Sam formed a second light and tossed it high overhead. Now shadows crossed each other, cast by two competing lights.

Another light and another and another. He formed them with his will and hung them in the air like Japanese lanterns. He saw no one.

His beams had cut cables and melted instrument panels. But there were no bodies lying on the floor.

“A rat, probably,” he said.

He was shaking. The lights were still not enough, it was still too dark. And even if it were light, something could be hiding anywhere. Too many nooks and crannies, too many awkward machines providing possible concealment.

“A rat,” he said, without any conviction. “Something.”

But not Drake.

No, Drake was in Perdido Beach, if in fact he was anywhere outside of Sam’s overworked imagination.

The reactor chamber was only fractionally lighter than when he’d come in. He’d found nothing. He’d learned nothing.

“I blew the crap out of the place though,” he said.

And accomplished? Nothing.

Sam stuck one hand in the neck of his T-shirt. He touched the skin of his shoulder. He reached under his shirt and touched his chest and stomach. Reached around with both hands to run his fingers along his sides and back. New wounds, the still-fresh marks of Drake’s whip. But worse was the memory of old wounds.

He was here. He was alive. He was hurt, yes, but his skin was not hanging in tatters.

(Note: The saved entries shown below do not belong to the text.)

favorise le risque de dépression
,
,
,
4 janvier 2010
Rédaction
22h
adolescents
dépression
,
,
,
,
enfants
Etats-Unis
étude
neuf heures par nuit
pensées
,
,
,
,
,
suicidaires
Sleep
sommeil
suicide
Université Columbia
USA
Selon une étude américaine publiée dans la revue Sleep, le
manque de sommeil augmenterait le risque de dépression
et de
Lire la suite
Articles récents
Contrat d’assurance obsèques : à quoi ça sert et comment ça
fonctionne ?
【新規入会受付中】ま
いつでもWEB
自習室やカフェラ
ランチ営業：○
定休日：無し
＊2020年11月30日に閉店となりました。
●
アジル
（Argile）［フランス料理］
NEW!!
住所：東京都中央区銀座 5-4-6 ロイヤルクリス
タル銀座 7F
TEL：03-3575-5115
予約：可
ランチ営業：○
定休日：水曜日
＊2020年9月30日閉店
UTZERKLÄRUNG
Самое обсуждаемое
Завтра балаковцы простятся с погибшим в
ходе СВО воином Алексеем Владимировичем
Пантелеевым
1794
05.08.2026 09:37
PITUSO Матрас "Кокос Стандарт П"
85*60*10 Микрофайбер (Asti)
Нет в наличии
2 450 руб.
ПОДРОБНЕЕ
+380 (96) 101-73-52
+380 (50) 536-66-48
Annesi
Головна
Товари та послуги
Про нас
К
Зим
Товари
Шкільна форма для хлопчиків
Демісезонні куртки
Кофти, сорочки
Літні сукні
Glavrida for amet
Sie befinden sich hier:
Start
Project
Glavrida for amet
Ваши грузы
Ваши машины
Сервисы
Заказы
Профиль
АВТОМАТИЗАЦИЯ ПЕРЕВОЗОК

And he was very definitely alive.

“Well,” Sam said. “There’s that.”

He had needed to come back to this place because this place filled him with terror. He had needed to take possession of this place. This very place where he had begged to die.

But had not died.

One by one he extinguished the Sammy Suns, until only the faint, indirect rays of sunset lit the room.

He stood for a moment, hoping he was saying good-bye to this place.

Sam turned and walked away, heading toward home.

Brittney woke up facedown in the sand. For a terrible moment she thought she was underground again.

The Lord might ask anything of her, but please God, not that. Not that.

She rolled over, blinked her eyes and was surprised to see that the sun was still in the sky.

She was above the tide line, several body lengths from the thin lace of surf. Something, a soggy lump the size of a person, was between her and the water. Half in the surf, legs stretched onto dry land, like he’d been running into the ocean, tripped, and had drowned.

Brittney stood up. She brushed damp sand from her arms, but it stuck to the gray mud that coated her from head to toe.

“Tanner?”

Her brother was not near. She was alone. And now fear began to make her shake. Fear for the first time since she had emerged from the ground. It was a dark, soul-eating monster, this fear.